On issues like hypnotherapy and alternative therapies it is a matter of choice and information. I am of the opinion that many, not all but nonetheless too many, medical practitioners are not as straight with patients as they could be. I think far too many people undergo treatments using uninformed consent, which is to say waffling in medic-speak in such a way that those who need to give consent are completely browbeaten and with others simply proceeding as if information had been comprehensively given then consent solicited. Many medical practitioners will deny that, but that is up to them. However, those administering alternative therapies can be just as uninformative, for instance properly explaining the real advantages and disadvantages of their treatment. It is incumbent on the hypnotherapist, or whoever, to explain the advantages and disadvantages of what they are proposing, the alternatives and the possible (not 'absolutely certain') outcomes of not accepting treatment.

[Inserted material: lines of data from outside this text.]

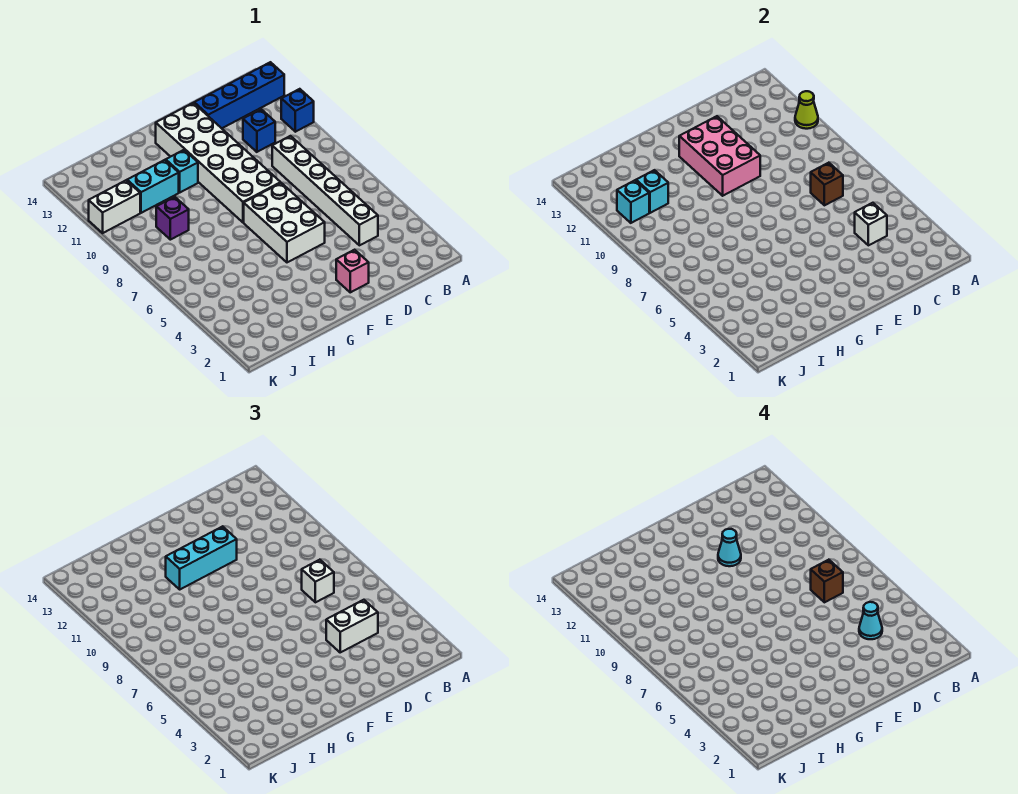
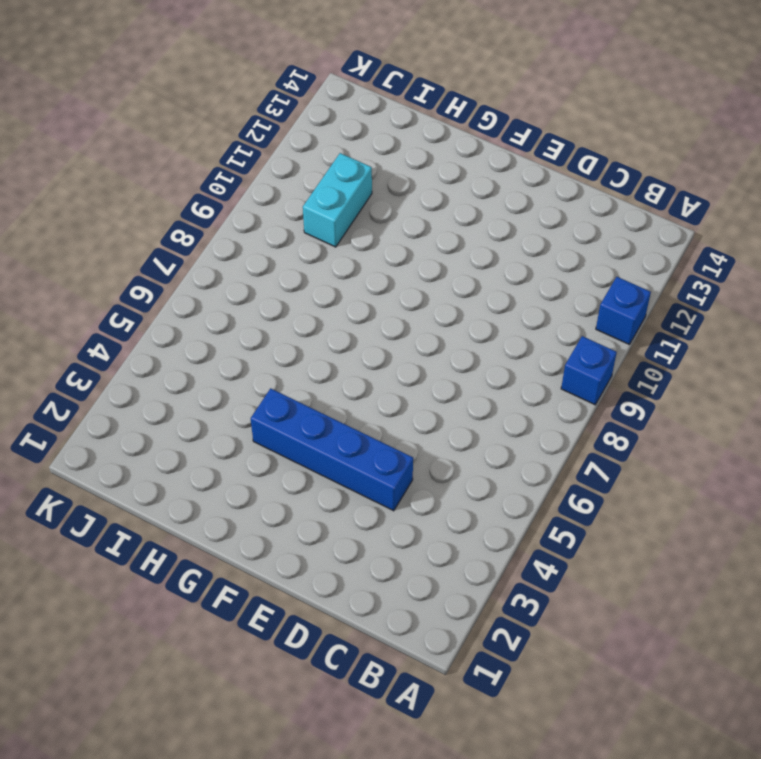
blue 1x1 brick [561,336,617,405] -> blue 1x1 brick moved to [243,109,275,152]
blue 1x4 brick [251,388,413,511] -> blue 1x4 brick moved to [194,62,284,128]
cyan 1x2 brick [303,153,372,247] -> cyan 1x2 brick turned to [127,160,179,213]
none -> white 1x6 brick [272,136,378,245]
none -> pink 1x1 brick [336,250,369,292]
none -> white 2x3 brick [244,183,325,262]

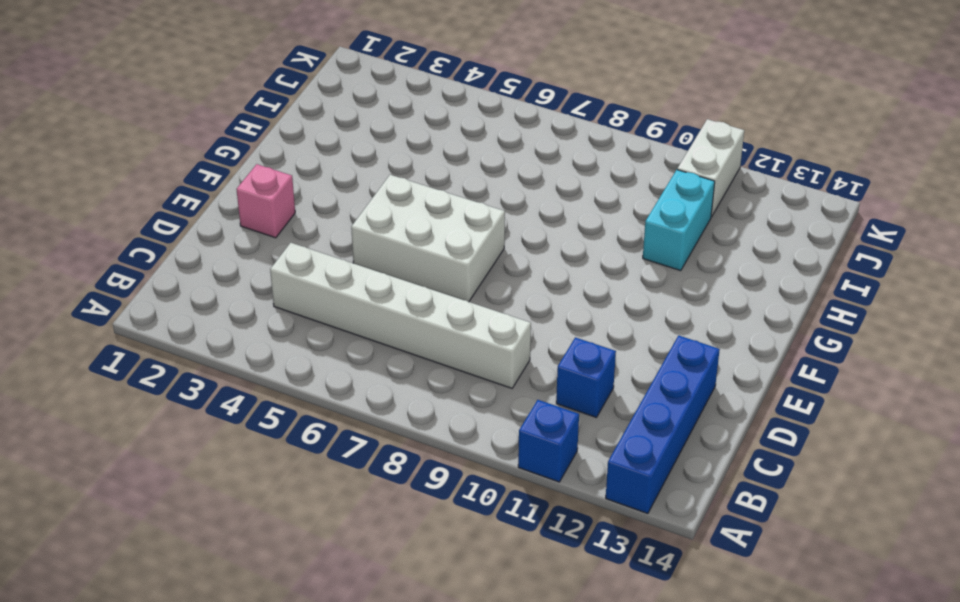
none -> white 2x6 brick [156,103,281,222]
none -> cyan 1x1 brick [166,150,198,192]
none -> purple 1x1 brick [156,197,189,240]

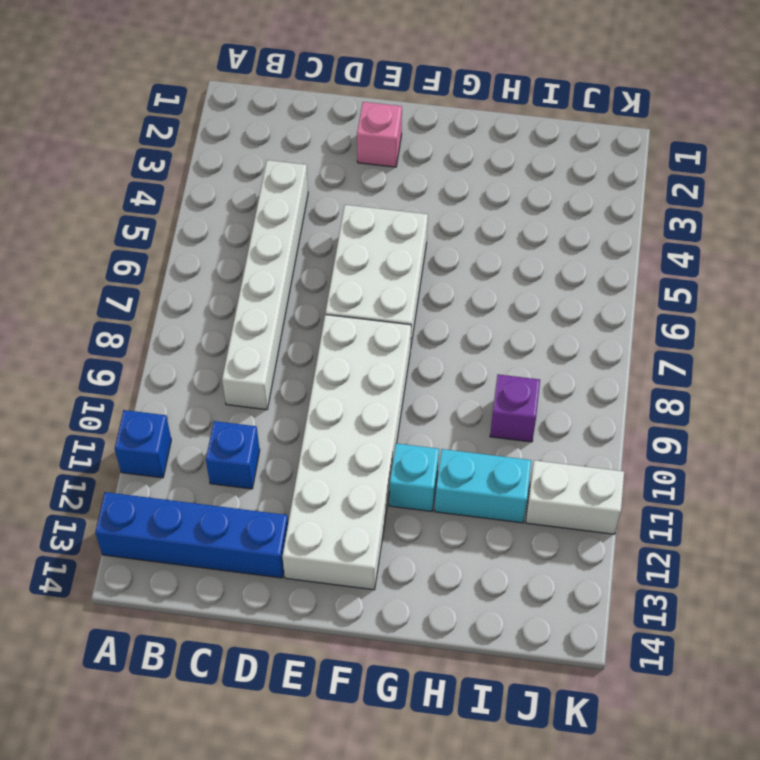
none -> lime 1x1 cone [795,91,818,129]
none -> white 1x1 brick [855,203,887,245]
none -> brown 1x1 brick [811,163,843,205]

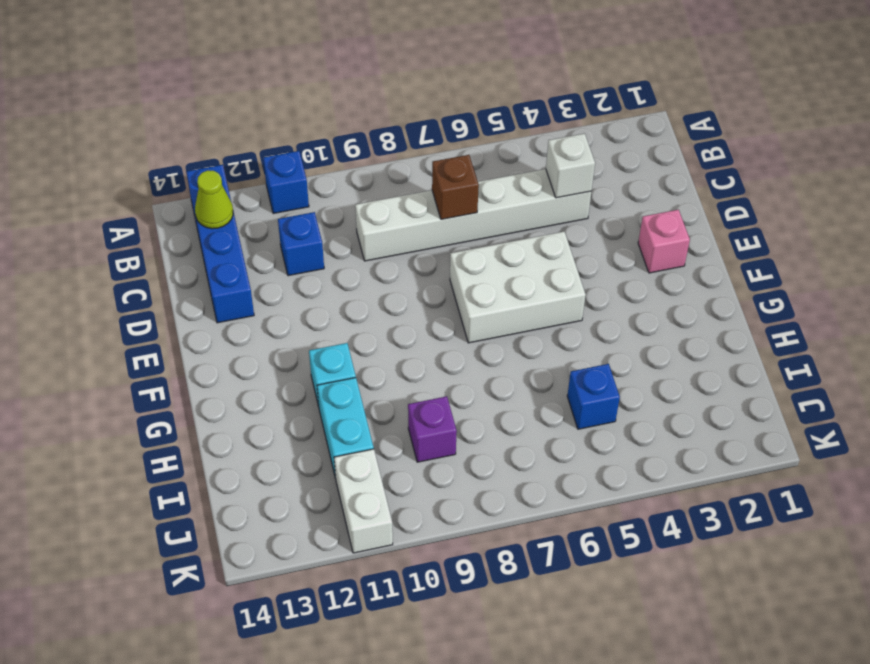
lime 1x1 cone [195,170,233,229] -> lime 1x1 cone moved to [795,91,818,129]
blue 1x1 brick [567,364,620,429] -> none
none -> white 2x6 brick [156,103,281,222]
none -> pink 2x3 brick [679,116,760,196]
none -> cyan 1x1 brick [636,170,668,213]

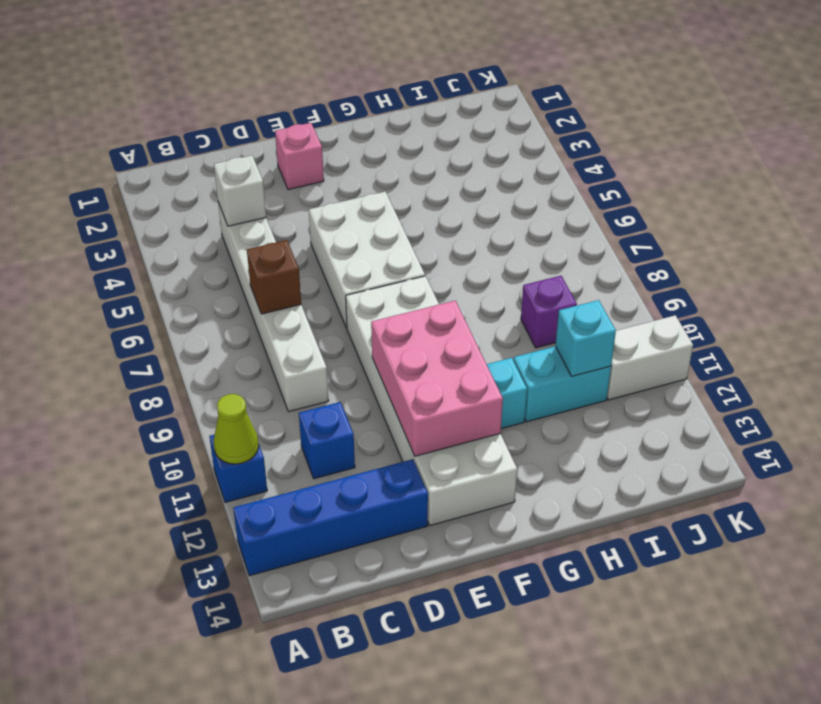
none -> cyan 1x1 brick [617,180,649,223]
none -> white 1x2 brick [326,600,378,652]
none -> white 1x1 brick [302,560,334,602]

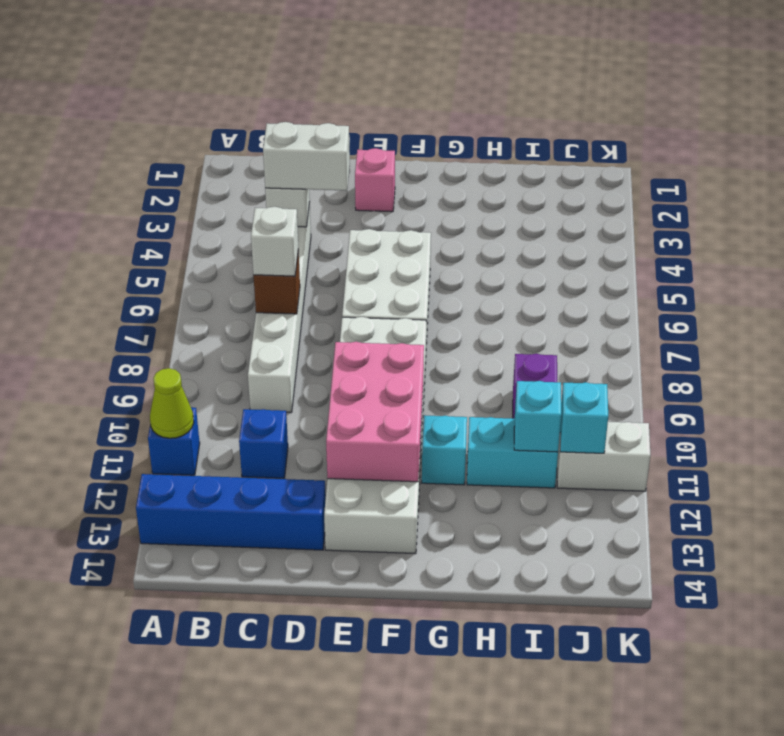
none -> cyan 1x3 brick [166,526,237,589]
none -> cyan 1x1 cone [859,602,882,639]
none -> brown 1x1 brick [811,560,843,602]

Research is a dangerous justification for anything on this earth, as Carol is implying, since as soon as one stage of research is completed, the next begins. Otherwise an entirely new research or a rival research. There is no domain in which research is ongoing that findings are not overhauled, updated, replaced, challenged and far more. Research only proves what went before, it does not provide any more than a hypothesis for what is to come. Thus hypnotherapy and the fickle nature of the human being are evidence of a lack of conclusive evidence as to whether it works or not since it is successful for many people and has no effect on others. I am having physiotherapy for a broken shoulder at present, occasionally my physio has tried Bowen Technique which I am informed has revolutionised physiotherapy. Whoopie! I think Tom Bowen was a very convincing quack. It does nothing for me. Many people will tell me I am wrong.
Thus, David, how do you then confront me who has worked in both impoverish, developing and isolated, rural communities where 'Western' medicine is not available but their (for want of a better word) shamanic methods work? That is folk medicine, but then is that not the ancestor of all modern medicine which is thus merely a progression? Dismissing out of hand is easy, accepting evidence often harder. To that end from scepticism in younger years I am now disgusted by the effective dumping of pharmaceutical products in small to excessive overdoses on people instead of holistic approaches to heal the main and accompanying conditions/ailments. I don't care what scientists tell me, I have spent four decades among them and their research domains are as speculative as my own but they more than we social scientists are quick to dismiss and medical science is at the forefront of that dismissive attitude.